The idea began by simply asking La Collette Household Reuse and Recycling Centre if they could save the pots. I then put them on Ecycle Jersey and two local schools commented saying they didn’t have any funding for pots and would like to take them.
I first stored the plant pots in the alleyway of my house and now we have collection boxes around the Island.
I came up with the name Potty Eco Pots because it’s just potty how many pots were finding their way to the waste stream that could be gifted and reused, encouraging people to grow more with a small financial outlay for seeds and compost.
How has the project grown over the past two years?
The initiative started by gifting pots to schools and has grown from there. We’ve got two big collection boxes at La Collette and now have various boxes at other sites, including Waitrose on Vallee Des Vaux and behind SCOOP in St Lawrence.All the boxes are made from recycled materials by local carpenters as donations. It’s going to take a bit of time, but we’re going to have at least one box in each parish.
The boxes will stop so many pots from going to the incinerator and will also cut down on people driving to the recycling centre to dump them.
Once all the parishes are covered, we would love to have a pop-up shop in town.
After so many schools wanted pots, we also started giving away tree kits with pots, compost and seeds. At JCG, each student now has a potted tree, which will be planted to create a woodland. St Michael’s school collected 300 kits and will plant them on their land, as are St George’s.
Where do the values of Potty Eco Pots stem from?
The bigger picture is about community and sharing. It’s all about the gift economy, which in my eyes, is the future. It’s also helping cut down on imported goods to the Island. If people aren’t buying pots, they won’t be imported. If these pots can be reused again and again before they hit the incinerator, then that’s great.The wonderful thing about Potty Eco Pots is that 120,000 pots haven’t been burned, so 120,000 pots haven’t been imported.

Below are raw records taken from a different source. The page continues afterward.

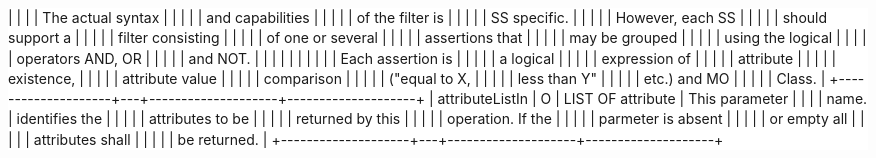 |                    |   |                    | The actual syntax  |
|                    |   |                    | and capabilities   |
|                    |   |                    | of the filter is   |
|                    |   |                    | SS specific.       |
|                    |   |                    | However, each SS   |
|                    |   |                    | should support a   |
|                    |   |                    | filter consisting  |
|                    |   |                    | of one or several  |
|                    |   |                    | assertions that    |
|                    |   |                    | may be grouped     |
|                    |   |                    | using the logical  |
|                    |   |                    | operators AND, OR  |
|                    |   |                    | and NOT.           |
|                    |   |                    |                    |
|                    |   |                    | Each assertion is  |
|                    |   |                    | a logical          |
|                    |   |                    | expression of      |
|                    |   |                    | attribute          |
|                    |   |                    | existence,         |
|                    |   |                    | attribute value    |
|                    |   |                    | comparison         |
|                    |   |                    | (\"equal to X,     |
|                    |   |                    | less than Y\"      |
|                    |   |                    | etc.) and MO       |
|                    |   |                    | Class.             |
+--------------------+---+--------------------+--------------------+
| attributeListIn    | O | LIST OF attribute  | This parameter     |
|                    |   | name.              | identifies the     |
|                    |   |                    | attributes to be   |
|                    |   |                    | returned by this   |
|                    |   |                    | operation. If the  |
|                    |   |                    | parmeter is absent |
|                    |   |                    | or empty all       |
|                    |   |                    | attributes shall   |
|                    |   |                    | be returned.       |
+--------------------+---+--------------------+--------------------+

Organisations are also getting involved. Samarès Manor, for example, is buying bare-root plants and potting them in recycled pots, rather than importing plants in pots.The vision is to expand to other re-use schemes. I’m thinking kitchen utensils, crockery, saucepans and cutlery. We’ve got all the resources we could possibly need, so the idea is to get the whole Island together to share these resources.